# Problem requirements:
Please carry on the forum thread about Lorentz transformations from its last line.

━━━━━ Quoted passage

# Lorentz transformations

1. Apr 2, 2006

### stunner5000pt

Show that $$\partial'_{\alpha} A'^\alpha (x') = \partial _{mu} A^{\mu}(x')$$

lets focus on the partial operator for now
$$\partial'_{\alpha} = \frac{\partial}{\partial x'^{\alpha}} = \frac{\partial}{L_{\nu}^{\alpha} \partial x^{\nu}}$$

Now A represents the Scalar and vector fields of an EM field.

$$A'^{\alpha}(x') = L_{\sigma}^{\alpha} A^{\sigma}(x')$$
is that fine?

when i put them together
$$\partial'_{\alpha} A'^\alpha (x') = \frac{\partial}{L_{\nu}^{\alpha} \partial x^{\nu}} L_{\sigma}^{\alpha} A^{\sigma}(x')$$
the argumetn is that both the L s represent the same dimensions thus the they are the same thing?

━━━━━━━━━━
━━━━━ Material supplied

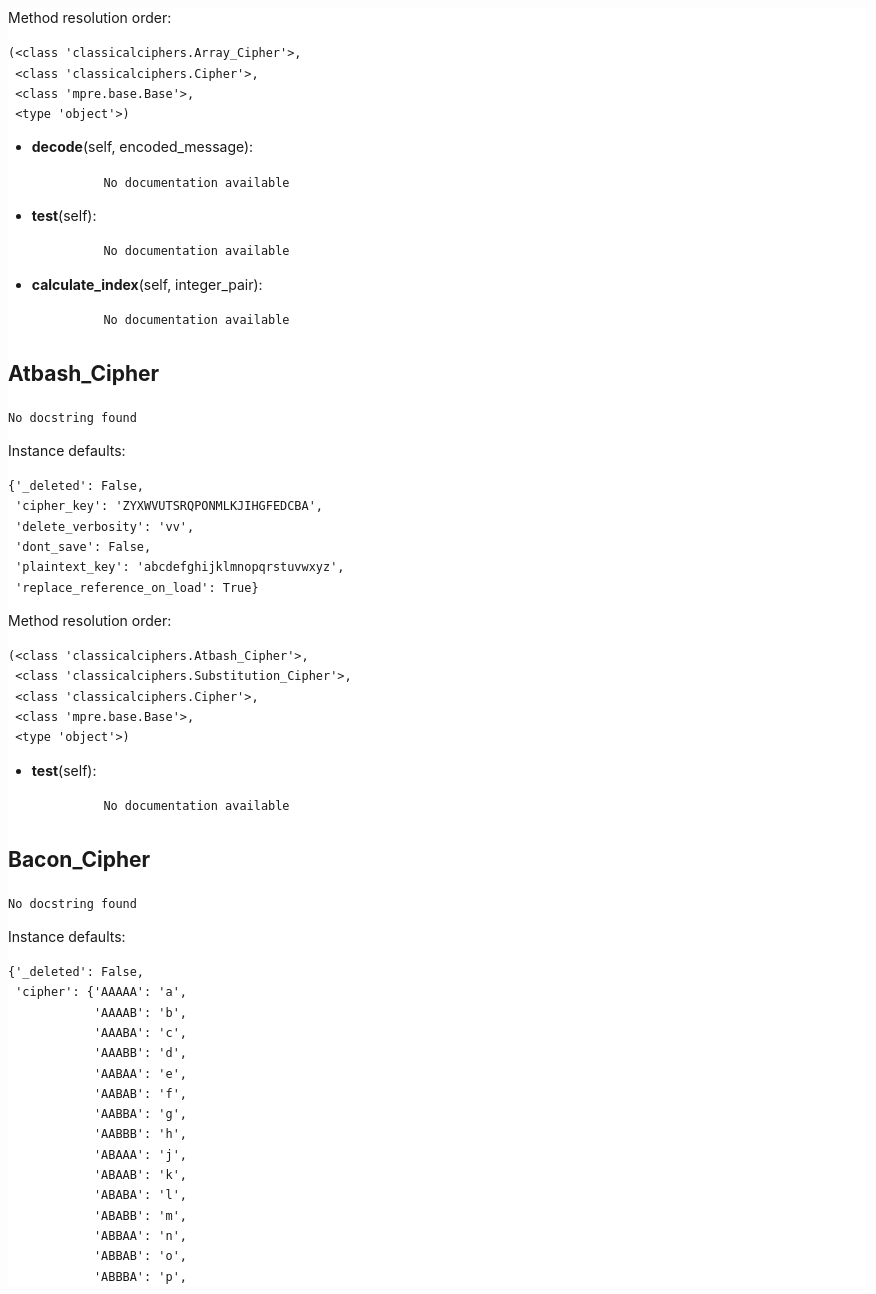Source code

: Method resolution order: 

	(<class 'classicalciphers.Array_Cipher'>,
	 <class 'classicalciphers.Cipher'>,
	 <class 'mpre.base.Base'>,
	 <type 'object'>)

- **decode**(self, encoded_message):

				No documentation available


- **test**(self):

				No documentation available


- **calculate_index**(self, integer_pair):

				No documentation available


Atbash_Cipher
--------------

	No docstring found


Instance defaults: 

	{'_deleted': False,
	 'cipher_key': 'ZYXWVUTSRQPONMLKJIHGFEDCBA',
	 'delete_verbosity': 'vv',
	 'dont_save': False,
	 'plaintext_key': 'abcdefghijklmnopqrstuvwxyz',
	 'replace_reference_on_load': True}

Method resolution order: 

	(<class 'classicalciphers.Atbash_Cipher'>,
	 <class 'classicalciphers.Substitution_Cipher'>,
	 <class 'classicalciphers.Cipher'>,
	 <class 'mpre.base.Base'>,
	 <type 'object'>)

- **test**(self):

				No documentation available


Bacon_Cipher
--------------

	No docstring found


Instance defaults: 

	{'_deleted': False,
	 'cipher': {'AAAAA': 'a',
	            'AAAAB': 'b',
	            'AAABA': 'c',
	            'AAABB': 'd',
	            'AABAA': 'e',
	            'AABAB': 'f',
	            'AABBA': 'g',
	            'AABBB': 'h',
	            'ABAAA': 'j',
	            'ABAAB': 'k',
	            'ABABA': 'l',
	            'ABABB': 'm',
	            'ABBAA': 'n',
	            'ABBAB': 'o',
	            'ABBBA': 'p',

━━━━━━━━━━

# Answer section:
But Since L is a matrix... i cant be int eh denominator... can it? Would it simply be represented as an inverse? The two Ls still turn in to idnetity matrix which is simply 1.

2. Apr 3, 2006

### dextercioby

Well, the gradient on $M_{4}$ is a covector, so your first equation should read

$$\frac{\partial}{\partial x' ^{\alpha}} =\Lambda_{\alpha}{}^{\mu} \frac{\partial}{\partial x^{\mu}}$$.

Daniel.